▶ [Source passage]:
-*-

Last year Rockwell’s ‘Homecoming Marine’ sold at auction for $9.2 million and ‘Breaking Home Ties’ (a farmer sitting on the running board of a pick up truck with his son dressed in Sunday best clothes heading off to college) brought an astonishing $15.4 million.

Rockwell’s 1943 ‘Freedom from Want’, an extended family gathering around a sumptuous turkey dinner, would prove more popular than the minimalist “Thanksgiving, 1945: A mother and son peeling potatoes.”

But the earlier Post cover had a distinct advantage.



Part of Rockwell’s public relations war effort, the epic series of illustrations based on FDR’s 1941 State of the Union speech, ‘The Four Freedoms’ heartened a battered America still reeling from Pearl Harbor’s infamy.

The US Government originally rebuffed Rockwell’s sponsorship proposal so he settled on his regular employer, The Saturday Evening Post. The blockbuster results appeared over four consecutive weekly covers from February 20 to March 13, 1943.

-*-

▶ [Chart understanding data]:
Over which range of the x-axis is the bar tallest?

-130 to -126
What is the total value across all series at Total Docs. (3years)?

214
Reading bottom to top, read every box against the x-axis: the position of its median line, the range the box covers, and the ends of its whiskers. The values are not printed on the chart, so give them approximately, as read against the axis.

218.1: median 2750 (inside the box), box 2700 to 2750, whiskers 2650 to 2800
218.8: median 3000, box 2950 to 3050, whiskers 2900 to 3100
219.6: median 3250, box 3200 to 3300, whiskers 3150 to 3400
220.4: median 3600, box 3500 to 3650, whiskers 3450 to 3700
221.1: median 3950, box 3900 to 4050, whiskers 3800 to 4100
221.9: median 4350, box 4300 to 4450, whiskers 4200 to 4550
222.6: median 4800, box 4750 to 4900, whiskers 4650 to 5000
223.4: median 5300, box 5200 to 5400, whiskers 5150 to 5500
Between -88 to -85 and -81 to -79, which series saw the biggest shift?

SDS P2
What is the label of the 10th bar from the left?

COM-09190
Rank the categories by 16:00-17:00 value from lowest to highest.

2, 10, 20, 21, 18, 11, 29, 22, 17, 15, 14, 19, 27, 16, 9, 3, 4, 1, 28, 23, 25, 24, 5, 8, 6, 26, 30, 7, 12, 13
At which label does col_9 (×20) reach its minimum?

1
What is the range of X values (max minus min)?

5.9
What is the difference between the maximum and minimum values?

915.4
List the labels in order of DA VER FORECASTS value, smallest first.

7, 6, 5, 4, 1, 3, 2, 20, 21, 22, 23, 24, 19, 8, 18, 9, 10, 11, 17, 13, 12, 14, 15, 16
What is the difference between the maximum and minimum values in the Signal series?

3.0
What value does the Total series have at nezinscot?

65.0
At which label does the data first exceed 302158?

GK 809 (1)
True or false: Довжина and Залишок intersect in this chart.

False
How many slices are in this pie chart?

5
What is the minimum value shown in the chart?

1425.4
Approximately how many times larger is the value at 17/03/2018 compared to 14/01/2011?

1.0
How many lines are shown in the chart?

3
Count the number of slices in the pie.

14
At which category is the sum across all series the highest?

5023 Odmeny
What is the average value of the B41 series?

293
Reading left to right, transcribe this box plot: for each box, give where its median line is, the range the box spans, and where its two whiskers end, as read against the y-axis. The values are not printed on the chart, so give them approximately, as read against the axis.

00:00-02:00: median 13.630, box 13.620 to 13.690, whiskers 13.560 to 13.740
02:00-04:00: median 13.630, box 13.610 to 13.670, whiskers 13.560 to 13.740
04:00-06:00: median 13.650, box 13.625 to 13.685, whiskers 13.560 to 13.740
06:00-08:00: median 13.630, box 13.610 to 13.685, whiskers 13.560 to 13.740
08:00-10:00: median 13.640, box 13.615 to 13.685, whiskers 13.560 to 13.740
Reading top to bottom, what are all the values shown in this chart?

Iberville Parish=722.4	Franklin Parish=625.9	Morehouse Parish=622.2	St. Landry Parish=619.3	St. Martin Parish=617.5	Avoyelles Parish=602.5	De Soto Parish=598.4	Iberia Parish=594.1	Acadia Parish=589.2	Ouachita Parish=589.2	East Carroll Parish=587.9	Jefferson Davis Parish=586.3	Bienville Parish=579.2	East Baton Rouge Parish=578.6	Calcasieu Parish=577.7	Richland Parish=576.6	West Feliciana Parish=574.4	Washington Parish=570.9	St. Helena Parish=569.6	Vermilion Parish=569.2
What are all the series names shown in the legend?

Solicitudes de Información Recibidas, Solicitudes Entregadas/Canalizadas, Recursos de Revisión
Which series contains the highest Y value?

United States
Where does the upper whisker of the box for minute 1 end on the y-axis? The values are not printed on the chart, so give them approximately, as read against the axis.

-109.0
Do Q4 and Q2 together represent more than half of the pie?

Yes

-*-

▶ [What is being asked]:
List every Rockwell painting or illustration series that the Rockwell passage refers to by title. The chart records play no part in the tasks.

▶ [Exercise answer]:
- Homecoming Marine
- Breaking Home Ties
- Freedom from Want
- Thanksgiving, 1945: A mother and son peeling potatoes
- The Four Freedoms